Deirdre sat back, pleased with herself. “I appreciate when my staff members come up with ideas for one another. It fosters a supportive work culture.”

I picked up the vibrators, stood to leave. “Now I’ll have to come up with a book for Emily to review. I hear Proust is snappy.”

“Tuesday deadline?” Deirdre said.

“If not sooner,” I said.

When I returned to my desk, I didn’t bother looking to see if Emily was in her cubicle. I knew she was and I knew she was listening in on her side of our shared wall. “If you used these first, I’ll kill you!” I said.

*  *  *

I didn’t randomly choose a courthouse. I gave my options considerable thought. Family court? No, too embarrassing if I got stopped. There might be children around. Criminal court? Also unappealing. There might be criminals around. After ruling out the Supreme Court—it just felt
wrong
—and
its appellate division, the one I can never understand, I settled on the civil court building. Landlords suing tenants. Insurance companies suing everyone. Nonthreatening legal activities.

Friday morning I headed down there first thing. I figured a Friday would be less crowded, fewer cases being heard so the judges could head out to their weekend homes early. I didn’t want the line to be so short that the scanner guards would have nothing better to do than focus on me and my handbag, nor so long that if they did detain me, hold up my blush brush, and holler out, “Okay! Who’s trying to sneak a vibrator into court?” there’d be a large crowd witnessing my humiliation. How would I respond to a “Hey! This isn’t a lipstick!” What would I say to a “Will the lady who owns the vibrating mascara please step out of line?” I’d stay right where I was, look around accusingly at the other women in line, and make a face like
How could you! In a public courthouse yet!
And what if my vibrating cosmetics did pass through security?

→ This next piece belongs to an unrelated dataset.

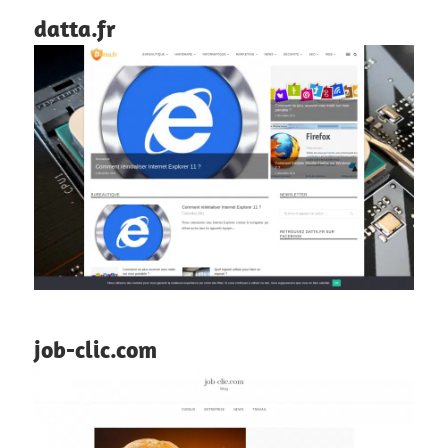
datta.fr
job-clic.com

What if they caught on? I’d hate to think what might be taking place in the state bathrooms, let alone the federal ones.

Those were my thoughts while waiting for my turn. A man in a dashiki was dumping his keys and wristwatch into a small plastic bin. A woman who had to be a lawyer—not only was she wearing a suit, but she was wearing pantyhose in the middle of July, for crying out loud—set a leather briefcase on the table. Maybe she had a vibrator tucked inside, a big ol’ honking Rabbit. My own big ol’ honking Rabbit was
hidden in a pouch beneath my bed with its relatives, the dust bunnies. I only used it between boyfriends and preferred a boyfriend to a Rabbit.

Pre-Bloomingdale’s, Russell and I had joked about christening his new mattress, how we’d have to spend a great deal of time breaking it in. It was important to him that I help choose the mattress; he wanted me to be comfortable, too. Maybe Russell was content to sit at home when I’d rather go out. Maybe I could barely remember why we were drawn to each other in the first place, or that at times it seemed all he needed was someone, not necessarily
me.
But he was sweet. Thoughtful. Reliable. And I was a few months from turning forty. Good reasons to hang on to Russell and keep my Rabbit under the bed.

The line moved forward. With more than a little trepidation I placed my handbag on the roller belt, then watched it travel merrily on its way right after a backpack and ahead of a long, zippered canvas bag that looked suspiciously like a gun case. One of the guards informed us we could keep our shoes on. Good news. If I ever cross paths with that man with the string coming out of his shoe, it won’t be pretty.